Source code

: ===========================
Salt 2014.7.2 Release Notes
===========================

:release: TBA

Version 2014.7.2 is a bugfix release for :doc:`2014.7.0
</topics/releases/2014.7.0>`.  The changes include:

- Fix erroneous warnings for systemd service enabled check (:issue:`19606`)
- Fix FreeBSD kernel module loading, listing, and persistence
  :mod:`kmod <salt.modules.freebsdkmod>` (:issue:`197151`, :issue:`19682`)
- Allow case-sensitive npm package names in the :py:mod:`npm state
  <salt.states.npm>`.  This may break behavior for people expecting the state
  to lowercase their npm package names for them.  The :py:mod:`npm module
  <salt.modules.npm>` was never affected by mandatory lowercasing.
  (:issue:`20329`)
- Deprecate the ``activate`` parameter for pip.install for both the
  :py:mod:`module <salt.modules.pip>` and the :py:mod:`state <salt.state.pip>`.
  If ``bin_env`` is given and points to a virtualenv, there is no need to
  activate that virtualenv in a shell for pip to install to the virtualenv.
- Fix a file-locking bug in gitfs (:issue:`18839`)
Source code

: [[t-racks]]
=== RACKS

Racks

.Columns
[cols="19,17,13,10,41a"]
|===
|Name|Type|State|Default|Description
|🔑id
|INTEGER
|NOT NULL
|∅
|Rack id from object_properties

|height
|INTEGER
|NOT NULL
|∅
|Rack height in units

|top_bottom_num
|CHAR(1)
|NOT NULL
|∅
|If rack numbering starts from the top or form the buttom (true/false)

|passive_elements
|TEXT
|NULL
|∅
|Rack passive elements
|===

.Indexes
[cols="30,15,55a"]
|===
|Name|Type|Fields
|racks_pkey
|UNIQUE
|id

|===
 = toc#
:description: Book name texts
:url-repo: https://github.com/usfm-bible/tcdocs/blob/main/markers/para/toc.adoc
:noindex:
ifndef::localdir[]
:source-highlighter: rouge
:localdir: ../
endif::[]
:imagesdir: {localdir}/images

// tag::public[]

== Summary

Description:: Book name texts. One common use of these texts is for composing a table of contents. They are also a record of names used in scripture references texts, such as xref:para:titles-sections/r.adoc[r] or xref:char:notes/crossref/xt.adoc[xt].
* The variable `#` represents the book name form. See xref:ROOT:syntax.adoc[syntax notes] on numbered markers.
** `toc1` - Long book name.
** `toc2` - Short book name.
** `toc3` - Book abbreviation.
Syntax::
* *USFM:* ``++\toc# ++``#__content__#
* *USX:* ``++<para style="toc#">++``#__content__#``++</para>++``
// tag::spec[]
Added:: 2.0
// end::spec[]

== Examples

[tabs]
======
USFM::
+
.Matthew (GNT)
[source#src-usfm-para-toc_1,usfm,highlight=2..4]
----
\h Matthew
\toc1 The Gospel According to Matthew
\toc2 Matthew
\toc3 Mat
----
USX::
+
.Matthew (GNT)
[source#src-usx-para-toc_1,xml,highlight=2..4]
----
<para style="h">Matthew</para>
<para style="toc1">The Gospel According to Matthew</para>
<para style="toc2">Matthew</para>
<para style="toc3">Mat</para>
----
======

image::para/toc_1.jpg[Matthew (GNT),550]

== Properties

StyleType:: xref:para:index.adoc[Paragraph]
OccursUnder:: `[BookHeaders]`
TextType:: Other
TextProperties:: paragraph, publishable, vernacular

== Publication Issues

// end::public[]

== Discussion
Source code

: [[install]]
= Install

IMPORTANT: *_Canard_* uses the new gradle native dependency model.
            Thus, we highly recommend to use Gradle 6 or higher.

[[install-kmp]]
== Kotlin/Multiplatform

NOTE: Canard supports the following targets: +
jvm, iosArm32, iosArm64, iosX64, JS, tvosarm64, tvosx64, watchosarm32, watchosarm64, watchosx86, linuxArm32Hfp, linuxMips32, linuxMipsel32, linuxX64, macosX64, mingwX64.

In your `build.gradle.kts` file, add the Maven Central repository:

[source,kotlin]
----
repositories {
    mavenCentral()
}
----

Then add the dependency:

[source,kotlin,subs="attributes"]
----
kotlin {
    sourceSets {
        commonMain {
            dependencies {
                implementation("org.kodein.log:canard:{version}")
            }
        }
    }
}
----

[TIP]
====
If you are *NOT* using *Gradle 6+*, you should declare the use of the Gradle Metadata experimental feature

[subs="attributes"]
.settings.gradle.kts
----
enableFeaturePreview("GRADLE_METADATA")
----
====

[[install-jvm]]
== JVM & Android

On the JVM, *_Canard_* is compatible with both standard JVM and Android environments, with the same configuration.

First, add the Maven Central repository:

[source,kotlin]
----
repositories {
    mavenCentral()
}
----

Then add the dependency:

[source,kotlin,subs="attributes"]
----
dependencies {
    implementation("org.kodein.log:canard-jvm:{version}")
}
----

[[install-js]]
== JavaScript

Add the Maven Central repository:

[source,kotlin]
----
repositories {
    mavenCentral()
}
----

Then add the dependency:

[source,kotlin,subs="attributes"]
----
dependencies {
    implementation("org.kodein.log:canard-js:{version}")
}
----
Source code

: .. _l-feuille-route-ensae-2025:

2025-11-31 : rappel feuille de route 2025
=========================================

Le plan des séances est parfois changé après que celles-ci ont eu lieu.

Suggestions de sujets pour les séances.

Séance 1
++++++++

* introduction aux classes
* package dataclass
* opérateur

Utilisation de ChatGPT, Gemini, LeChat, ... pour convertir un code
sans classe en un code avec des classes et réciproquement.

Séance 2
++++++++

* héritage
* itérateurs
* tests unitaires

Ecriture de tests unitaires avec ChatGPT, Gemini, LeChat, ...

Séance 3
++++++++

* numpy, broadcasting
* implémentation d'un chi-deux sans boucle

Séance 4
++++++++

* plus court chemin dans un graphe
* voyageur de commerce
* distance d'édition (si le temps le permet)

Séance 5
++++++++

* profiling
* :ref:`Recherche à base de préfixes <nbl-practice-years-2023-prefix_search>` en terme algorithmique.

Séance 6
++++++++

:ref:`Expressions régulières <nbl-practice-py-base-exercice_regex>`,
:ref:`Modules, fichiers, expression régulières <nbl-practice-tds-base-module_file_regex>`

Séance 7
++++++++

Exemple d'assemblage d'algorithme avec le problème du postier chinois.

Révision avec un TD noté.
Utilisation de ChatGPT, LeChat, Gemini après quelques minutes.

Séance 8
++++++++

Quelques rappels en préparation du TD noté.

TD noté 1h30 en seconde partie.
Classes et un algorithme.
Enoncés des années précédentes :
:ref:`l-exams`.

━━━━━━━━━━━━━━━━

__Instruction__.
The answer should reproduce all of the data without any alteration.

__Problem solution__.
Source code

: ===========================
Salt 2014.7.2 Release Notes
===========================

:release: TBA

Version 2014.7.2 is a bugfix release for :doc:`2014.7.0
</topics/releases/2014.7.0>`.  The changes include:

- Fix erroneous warnings for systemd service enabled check (:issue:`19606`)
- Fix FreeBSD kernel module loading, listing, and persistence
  :mod:`kmod <salt.modules.freebsdkmod>` (:issue:`197151`, :issue:`19682`)
- Allow case-sensitive npm package names in the :py:mod:`npm state
  <salt.states.npm>`.  This may break behavior for people expecting the state
  to lowercase their npm package names for them.  The :py:mod:`npm module
  <salt.modules.npm>` was never affected by mandatory lowercasing.
  (:issue:`20329`)
- Deprecate the ``activate`` parameter for pip.install for both the
  :py:mod:`module <salt.modules.pip>` and the :py:mod:`state <salt.state.pip>`.
  If ``bin_env`` is given and points to a virtualenv, there is no need to
  activate that virtualenv in a shell for pip to install to the virtualenv.
- Fix a file-locking bug in gitfs (:issue:`18839`)
Source code

: [[t-racks]]
=== RACKS

Racks

.Columns
[cols="19,17,13,10,41a"]
|===
|Name|Type|State|Default|Description
|🔑id
|INTEGER
|NOT NULL
|∅
|Rack id from object_properties

|height
|INTEGER
|NOT NULL
|∅
|Rack height in units

|top_bottom_num
|CHAR(1)
|NOT NULL
|∅
|If rack numbering starts from the top or form the buttom (true/false)

|passive_elements
|TEXT
|NULL
|∅
|Rack passive elements
|===

.Indexes
[cols="30,15,55a"]
|===
|Name|Type|Fields
|racks_pkey
|UNIQUE
|id

|===
 = toc#
:description: Book name texts
:url-repo: https://github.com/usfm-bible/tcdocs/blob/main/markers/para/toc.adoc
:noindex:
ifndef::localdir[]
:source-highlighter: rouge
:localdir: ../
endif::[]
:imagesdir: {localdir}/images

// tag::public[]

== Summary

Description:: Book name texts. One common use of these texts is for composing a table of contents. They are also a record of names used in scripture references texts, such as xref:para:titles-sections/r.adoc[r] or xref:char:notes/crossref/xt.adoc[xt].
* The variable `#` represents the book name form. See xref:ROOT:syntax.adoc[syntax notes] on numbered markers.
** `toc1` - Long book name.
** `toc2` - Short book name.
** `toc3` - Book abbreviation.
Syntax::
* *USFM:* ``++\toc# ++``#__content__#
* *USX:* ``++<para style="toc#">++``#__content__#``++</para>++``
// tag::spec[]
Added:: 2.0
// end::spec[]

== Examples

[tabs]
======
USFM::
+
.Matthew (GNT)
[source#src-usfm-para-toc_1,usfm,highlight=2..4]
----
\h Matthew
\toc1 The Gospel According to Matthew
\toc2 Matthew
\toc3 Mat
----
USX::
+
.Matthew (GNT)
[source#src-usx-para-toc_1,xml,highlight=2..4]
----
<para style="h">Matthew</para>
<para style="toc1">The Gospel According to Matthew</para>
<para style="toc2">Matthew</para>
<para style="toc3">Mat</para>
----
======

image::para/toc_1.jpg[Matthew (GNT),550]

== Properties

StyleType:: xref:para:index.adoc[Paragraph]
OccursUnder:: `[BookHeaders]`
TextType:: Other
TextProperties:: paragraph, publishable, vernacular

== Publication Issues

// end::public[]

== Discussion
Source code

: [[install]]
= Install

IMPORTANT: *_Canard_* uses the new gradle native dependency model.
            Thus, we highly recommend to use Gradle 6 or higher.

[[install-kmp]]
== Kotlin/Multiplatform

NOTE: Canard supports the following targets: +
jvm, iosArm32, iosArm64, iosX64, JS, tvosarm64, tvosx64, watchosarm32, watchosarm64, watchosx86, linuxArm32Hfp, linuxMips32, linuxMipsel32, linuxX64, macosX64, mingwX64.

In your `build.gradle.kts` file, add the Maven Central repository:

[source,kotlin]
----
repositories {
    mavenCentral()
}
----

Then add the dependency:

[source,kotlin,subs="attributes"]
----
kotlin {
    sourceSets {
        commonMain {
            dependencies {
                implementation("org.kodein.log:canard:{version}")
            }
        }
    }
}
----

[TIP]
====
If you are *NOT* using *Gradle 6+*, you should declare the use of the Gradle Metadata experimental feature

[subs="attributes"]
.settings.gradle.kts
----
enableFeaturePreview("GRADLE_METADATA")
----
====

[[install-jvm]]
== JVM & Android

On the JVM, *_Canard_* is compatible with both standard JVM and Android environments, with the same configuration.

First, add the Maven Central repository:

[source,kotlin]
----
repositories {
    mavenCentral()
}
----

Then add the dependency:

[source,kotlin,subs="attributes"]
----
dependencies {
    implementation("org.kodein.log:canard-jvm:{version}")
}
----

[[install-js]]
== JavaScript

Add the Maven Central repository:

[source,kotlin]
----
repositories {
    mavenCentral()
}
----

Then add the dependency:

[source,kotlin,subs="attributes"]
----
dependencies {
    implementation("org.kodein.log:canard-js:{version}")
}
----
Source code

: .. _l-feuille-route-ensae-2025:

2025-11-31 : rappel feuille de route 2025
=========================================

Le plan des séances est parfois changé après que celles-ci ont eu lieu.

Suggestions de sujets pour les séances.

Séance 1
++++++++

* introduction aux classes
* package dataclass
* opérateur

Utilisation de ChatGPT, Gemini, LeChat, ... pour convertir un code
sans classe en un code avec des classes et réciproquement.

Séance 2
++++++++

* héritage
* itérateurs
* tests unitaires

Ecriture de tests unitaires avec ChatGPT, Gemini, LeChat, ...

Séance 3
++++++++

* numpy, broadcasting
* implémentation d'un chi-deux sans boucle

Séance 4
++++++++

* plus court chemin dans un graphe
* voyageur de commerce
* distance d'édition (si le temps le permet)

Séance 5
++++++++

* profiling
* :ref:`Recherche à base de préfixes <nbl-practice-years-2023-prefix_search>` en terme algorithmique.

Séance 6
++++++++

:ref:`Expressions régulières <nbl-practice-py-base-exercice_regex>`,
:ref:`Modules, fichiers, expression régulières <nbl-practice-tds-base-module_file_regex>`

Séance 7
++++++++

Exemple d'assemblage d'algorithme avec le problème du postier chinois.

Révision avec un TD noté.
Utilisation de ChatGPT, LeChat, Gemini après quelques minutes.

Séance 8
++++++++

Quelques rappels en préparation du TD noté.

TD noté 1h30 en seconde partie.
Classes et un algorithme.
Enoncés des années précédentes :
:ref:`l-exams`.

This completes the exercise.